Enter Bolsonaro the clown.
It should come as no surprise to find that Jair Bolsonaro enjoys the full support of the Jewish community in Brazil.
And just like how he mimics Trump’s misguided policies on the Coronovirus Pandemic, he has similarly towed Washington’s line with regard to Israel: moving his country’s embassy to Jerusalem and demostrating hostility to the Palestinians and their cause.
As the US slips into irrelevance, Brazilians will have to decide if the country lives up to its potential and take its rightful place in the multi-polar world that will emerge, or continue to serve US interests with nothing but crime and poverty to show for it.
Selah
I am not at all convinced the Brazilian military was eager to again meddle in politics. They know what a clownery Brazilian politics always has been, and how lengthy and painful a process it was to get back into their quarters in the mid-80ies.

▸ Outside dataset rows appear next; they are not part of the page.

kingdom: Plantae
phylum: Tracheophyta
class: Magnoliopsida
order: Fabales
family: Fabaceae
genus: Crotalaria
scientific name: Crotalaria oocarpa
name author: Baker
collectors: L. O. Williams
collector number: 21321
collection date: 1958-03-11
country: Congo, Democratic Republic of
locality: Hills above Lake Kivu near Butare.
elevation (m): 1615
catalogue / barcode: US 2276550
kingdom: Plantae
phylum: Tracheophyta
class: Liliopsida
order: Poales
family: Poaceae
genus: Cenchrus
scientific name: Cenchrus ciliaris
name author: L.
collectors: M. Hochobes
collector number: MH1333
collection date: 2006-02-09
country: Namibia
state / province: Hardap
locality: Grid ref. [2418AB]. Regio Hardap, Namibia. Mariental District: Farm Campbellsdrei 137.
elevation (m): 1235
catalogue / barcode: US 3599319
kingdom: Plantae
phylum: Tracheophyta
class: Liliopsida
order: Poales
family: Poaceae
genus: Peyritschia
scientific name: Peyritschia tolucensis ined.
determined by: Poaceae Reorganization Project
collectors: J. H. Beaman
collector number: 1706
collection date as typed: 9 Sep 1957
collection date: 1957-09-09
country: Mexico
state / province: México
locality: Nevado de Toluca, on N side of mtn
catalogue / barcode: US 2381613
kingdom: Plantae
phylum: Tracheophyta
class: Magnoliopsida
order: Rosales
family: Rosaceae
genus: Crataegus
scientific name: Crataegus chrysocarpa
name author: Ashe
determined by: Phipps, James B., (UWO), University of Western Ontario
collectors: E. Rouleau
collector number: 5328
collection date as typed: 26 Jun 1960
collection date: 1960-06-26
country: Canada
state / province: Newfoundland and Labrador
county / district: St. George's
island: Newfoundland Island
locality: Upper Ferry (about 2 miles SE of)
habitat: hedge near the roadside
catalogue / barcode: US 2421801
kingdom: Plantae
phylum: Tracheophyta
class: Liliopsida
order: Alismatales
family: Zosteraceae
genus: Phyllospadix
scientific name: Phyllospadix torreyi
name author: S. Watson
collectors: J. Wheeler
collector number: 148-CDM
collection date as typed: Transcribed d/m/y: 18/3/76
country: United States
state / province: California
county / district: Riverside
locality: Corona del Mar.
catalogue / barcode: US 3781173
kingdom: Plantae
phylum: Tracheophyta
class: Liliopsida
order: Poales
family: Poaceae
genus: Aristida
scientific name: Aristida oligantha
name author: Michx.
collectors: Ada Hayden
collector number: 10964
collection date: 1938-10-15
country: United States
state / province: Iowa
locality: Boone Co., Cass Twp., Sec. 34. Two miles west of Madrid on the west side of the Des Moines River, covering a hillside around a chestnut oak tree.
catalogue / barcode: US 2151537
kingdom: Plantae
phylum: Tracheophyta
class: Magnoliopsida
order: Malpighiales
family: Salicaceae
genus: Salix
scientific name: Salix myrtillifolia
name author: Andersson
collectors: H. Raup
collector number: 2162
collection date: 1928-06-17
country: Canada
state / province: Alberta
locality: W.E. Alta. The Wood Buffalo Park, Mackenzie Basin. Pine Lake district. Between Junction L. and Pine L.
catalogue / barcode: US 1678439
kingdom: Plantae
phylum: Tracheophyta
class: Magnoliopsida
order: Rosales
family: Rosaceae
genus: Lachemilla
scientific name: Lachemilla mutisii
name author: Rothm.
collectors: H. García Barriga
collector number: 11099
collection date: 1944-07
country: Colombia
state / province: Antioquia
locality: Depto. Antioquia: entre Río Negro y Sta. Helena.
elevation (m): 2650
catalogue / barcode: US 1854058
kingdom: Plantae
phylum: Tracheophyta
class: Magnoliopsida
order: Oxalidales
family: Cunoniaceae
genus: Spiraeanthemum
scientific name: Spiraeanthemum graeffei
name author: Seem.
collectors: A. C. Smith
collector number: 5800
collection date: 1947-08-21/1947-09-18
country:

For the current lamentable state of affairs to prevail in the political landscape in Brazil, the country really does not need the US at all. It gets there and stays there without much help.
And yes, I share your contempt for the present administration, vile and corrupt as any. Still, there is no doubt both the PT and the PSDB/PMDB political “centre” parties had completely lost any kind of trust on the side of the elector. I have no doubt Bolosonaro legitimately won the presidential election, just out of disgust for all the established political figures.
Brazil is, after all, a country in which colonial structures still prevail. The country is run by 100 powerful families (if that figure is not too high). Partly in charge since the 16th century. Those who have power and money have no intention to change anything. Those who want change have no clue (nor the wherewithal) to fight for it. The standstill is guaranteed. If by any chance someone is voted into power against the will of the 100 families, then congress will become an insurmountabe obstacle. Corruption makes sure that is the outcome.
Has happend time and again!
Just remember how Jânio Quadros, lacking any support for his anticorruption campaign in Brasília, was effectively finished after a couple of months.
So every night, he would retire into his palace and watch cowbow movies. A sad, lonely man.
That is Brazil my dear.
No big hopes. No big dreams (“such a beautiful country, with such promising talent”).
Sorry, but that is all bullshit.
The country has been, and likely continues to be, a failed state.